Shall we apply this “power” to take a trip across the universe? We can achieve this by doing nothing more than playing with perspectives, boundaries and categories. All we need to do is be here, and contemplate what that means. Our arbitrary powers allow us not only the ability to define blotches, but to define the limits of this place. Here extends as close or as far as we want. Here can be the edge of our seat, the walls of our room, the exterior of our home, the boundaries of our town, the borders of our country, the exosphere of our planet, the fringes of our solar system, the outer spirals of our galaxy, and on and on, to the ends of infinity. Why not? By being here, in a snap, we can be anywhere and everywhere in the cosmos.

Point to yourself. Where are you pointing at? Is it your chest? Well, then that’s not yourself, that’s your chest. Or is it not the same thing? Point to the device you are using right now (pc, mobile or whatever). Did you point to the screen? Is that the device or is that the screen? Are they not the same thing? Now, point to the planet earth. Where did your finger land?
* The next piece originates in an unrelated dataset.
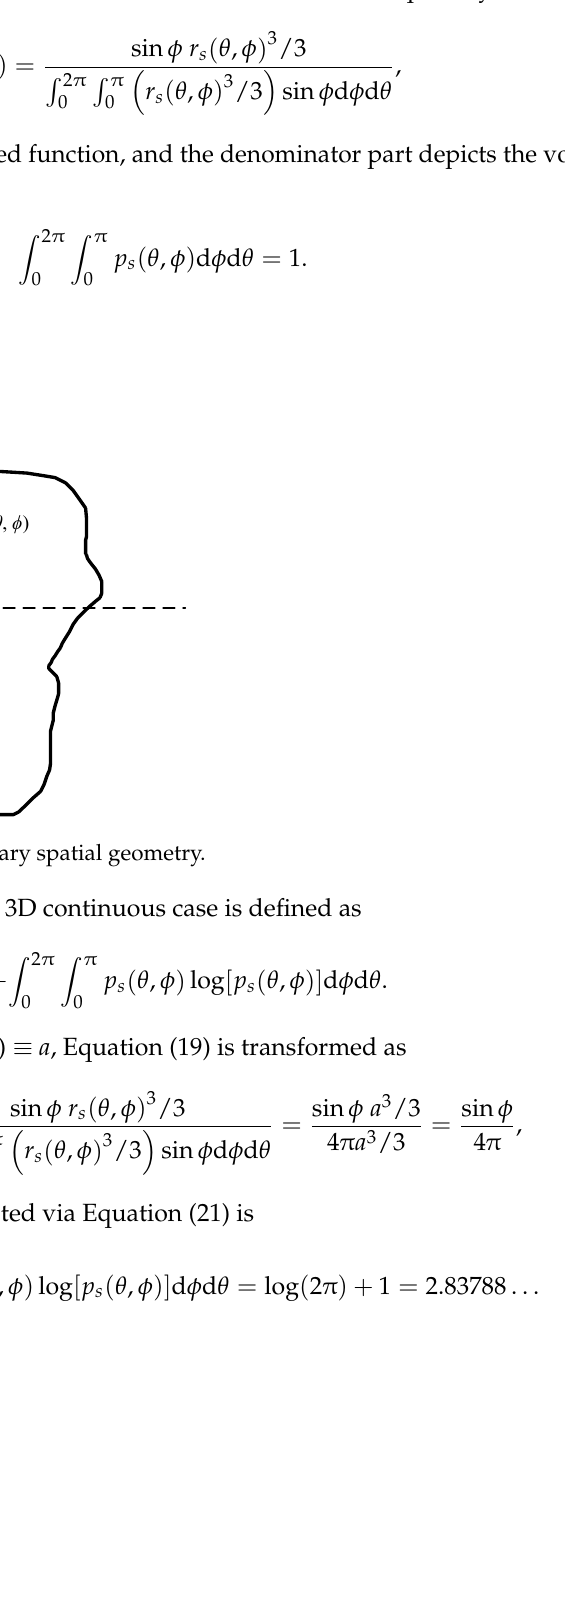
Figure 4. The shape entropies of non-convex shapes are shown in Figure 3, provided that b = 1, a = 1, 1.5,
Was it the floor, a TV, a car, a beach, a rock, yourself? Whatever it was, it was the earth. (The things that make up this planet are not just on this planet, they are this planet.) Same happens when you point to the Milky Way Galaxy. Wherever you point, that will be the Milky Way. Finally, point to the universe. Same thing happens. The universe is here, it’s there, it’s inside, it’s outside. There is nowhere and nothing you can point to that is not the universe. It has no boundaries.

We discovered that we have the “power” to take all these bits, pieces, and parcels we encounter, slice them off from the rest of the universe, and call it “rock,” or “me,” or “you,” or “truck,” or “planet.” We can slice out ever larger individual systems, complexes, and structures. No ceiling, no limit to how big a single “thing” can be or what it can include. In a sense, limits are entirely arbitrary, which means, in actuality, there are none. Boundaries are somehow completely fixed yet completely flexible.